Engineering: Kids will become aware of tessellating patterns commonly found in everyday structures.
Arts: Kids will construct a tessellating pattern that reflects the student artist’s creative choices.
Math: Kids will employ measurement skills to produce a grid and experiment with geometric shapes, lines, and patterning as they design the tessellation.
Background Information for Parents and Teachers: Tessellations are connected patterns made of repeating shapes that cover a plane (a 2-D, flat surface that is infinite) completely without overlapping or leaving any holes. A checkerboard is a basic tessellation comprised of alternating colored squares; the squares meet with no overlapping and can be extended on a surface forever. Tessellations have been used for thousands of years in architectural designs and structures (tiles and mosaics are examples). Today, artist M.C. Escher (Dutch artist – 1898-1972) is known as a master of tessellation artwork. M.C. Escher portrayed realistic objects (fish, birds, and others) in his drawings and tessellation prints.
Introduction to Tessellations for Students
Tessellations have 3 basic characteristics:
- Tessellations are repeating patterns.
- Tessellating patterns have no gaps or holes in the pattern and do not overlap.
- Tessellations can go on infinitely on a plane (flat surface).
Invite kids to look around the classroom to see if they can find tessellating patterns. Many classrooms have brick walls, tiled flooring, and/or tiled ceilings. Those structures tessellate space because they fit the attributes above. Discuss the following questions with the students: What other shapes can the kids locate that tessellate space? What patterns would not be considered tessellating patterns?
Wikki Stix Tessellation Activity for Kids
- Assorted colors of Wikki Stix
- Heavy Paper
Invite the students to create a 9 square grid on the piece of paper. Each square should be 3 inches by 3 inches – measuring accurately with the ruler is important. Assist younger children in creating the basic grid for the tessellation design. Older children can make the grid on the paper independently.
Set out assorted colors of Wikki Stix and invite the children to create the tessellations. Younger children may wish to design a basic checkerboard by outlining and filling in the template squares with Wikki Stix colors of their choice. Students may also want to create a paper template from a separate 3” by 3” square. The student tessellation design, TEE-PEE with SETTING SUN, was created by cutting shapes away from a separate square and using it as a template for the tessellation.

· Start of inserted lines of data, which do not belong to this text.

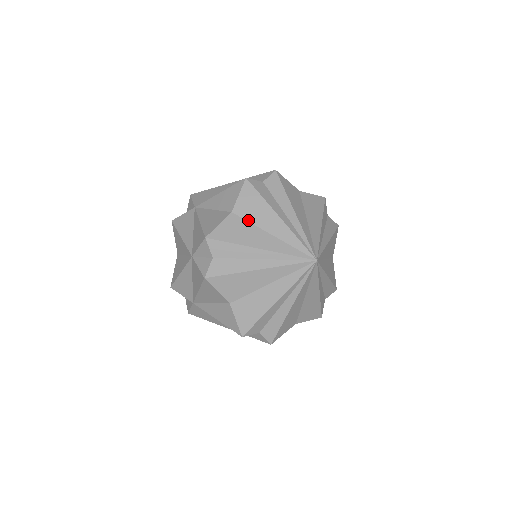
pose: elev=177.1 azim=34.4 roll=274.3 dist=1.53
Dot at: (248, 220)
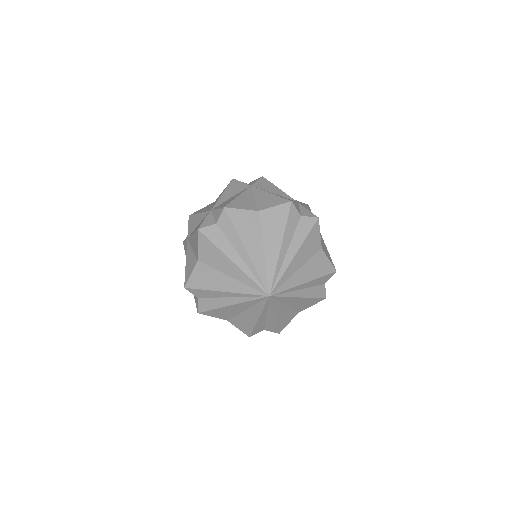
Dot at: (262, 226)
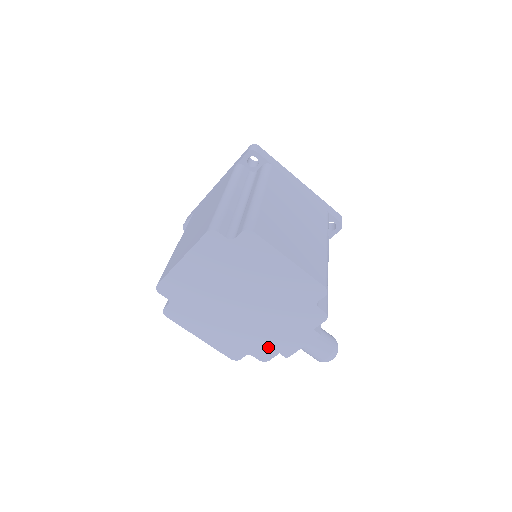
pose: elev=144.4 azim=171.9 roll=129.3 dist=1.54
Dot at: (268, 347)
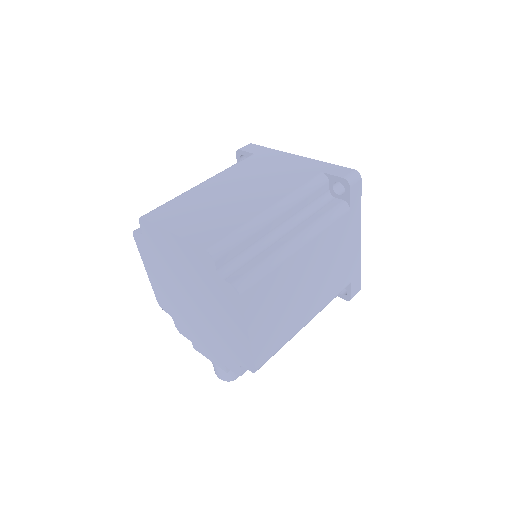
Dot at: (187, 331)
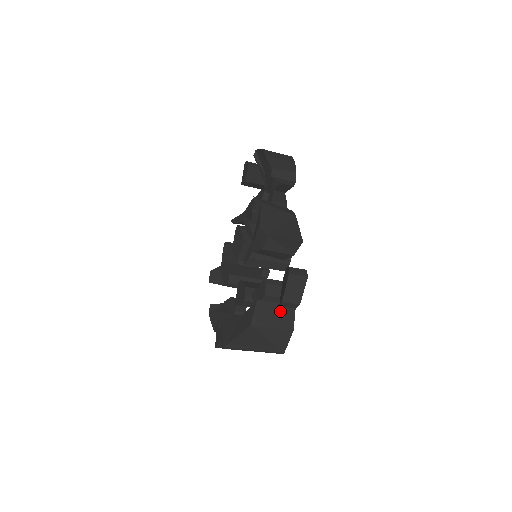
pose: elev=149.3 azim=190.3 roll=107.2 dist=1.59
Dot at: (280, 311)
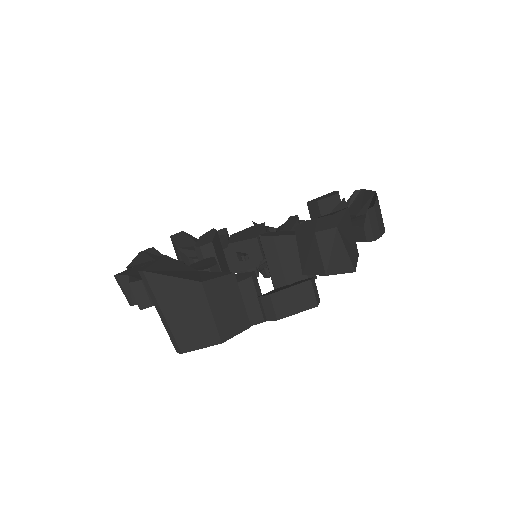
Dot at: (236, 311)
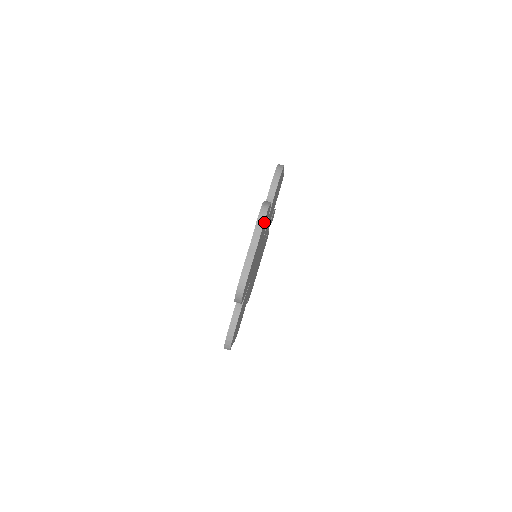
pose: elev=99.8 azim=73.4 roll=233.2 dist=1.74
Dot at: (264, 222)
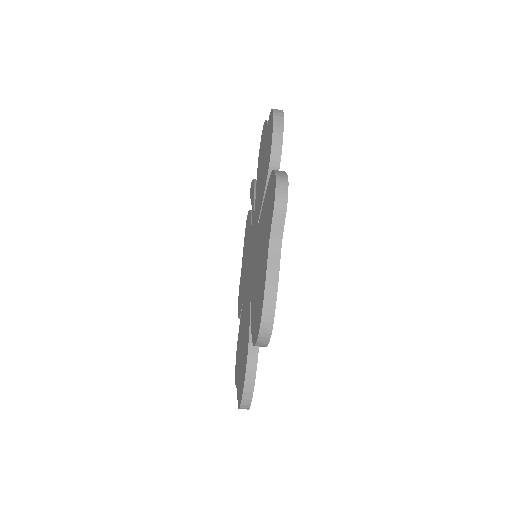
Dot at: occluded
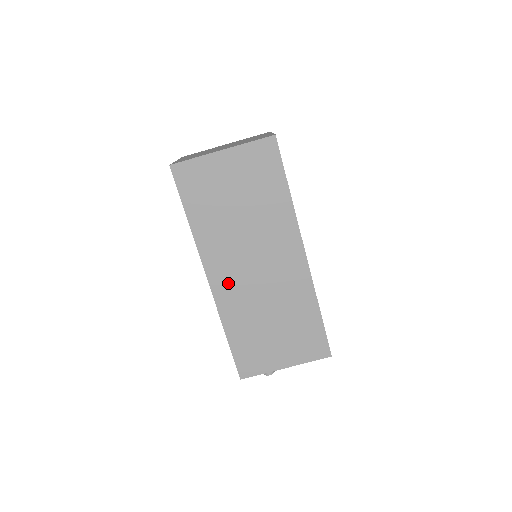
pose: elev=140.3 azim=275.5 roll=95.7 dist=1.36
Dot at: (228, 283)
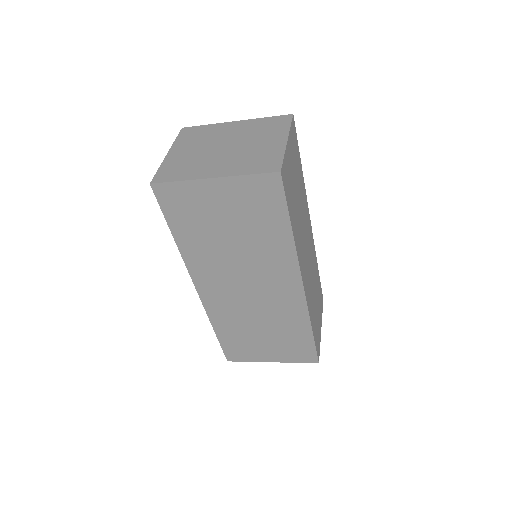
Dot at: (217, 294)
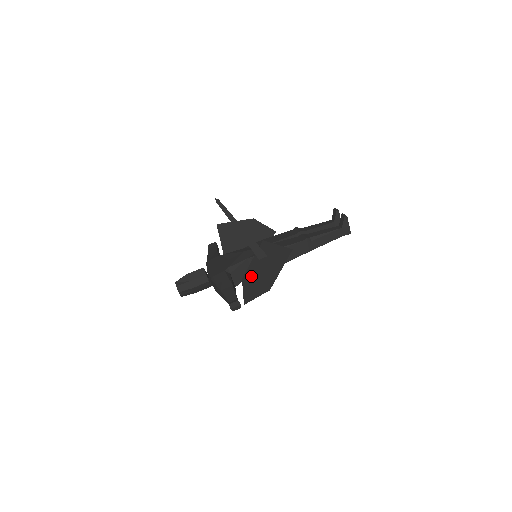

Older students may wish to try more challenging tessellation designs with Wikki Stix. In keeping with M.C. Escher’s tessellation art with birds, one student designed his work, Bluebirds, on a 9 square grid with Wikki Stix. It is truly amazing to watch kids think, create, and solve problems with hands-on design and exploration!
Digital Documentation of Learning – Exploring Tessellations in the Everyday World
Tessellations are found EVERYWHERE! To expand and document learning, invite kids to search for additional tessellations in their everyday world. Challenge kids to use digital cameras (or invite parents to assist in documentation) and take photos of tessellations they find in the classroom, in nature, or at home! Our own kids found tessellating patterns in:
- Textiles (curtains and rugs)
- A wasp nest
- A soccer ball
- Tiled ceilings and flooring
- The brick foundation of a home
- The grate of a fan
- A metal fence
Mobile Technology Extension Activity – Digital Tessellations
The Tesselations App by David Rasch is available for iPhone and iPad. If the students have access to mobile technology, the app is a fun one to use for creation of simple digital tessellations. The kids will choose a template from the drop-down menu, select the color(s), and then use touch-screen skills to move the basic square to create various tessellating patterns. The photos can be saved within the app and printed for additional documentation of learning.
Exploring tessellations through an interdisciplinary STEAM approach helps kids connect learning. When students are given the opportunity to recognize geometric relationships and construct the tessellating patterns, they can apply that knowledge outside of the classroom to problems that exist in their everyday world.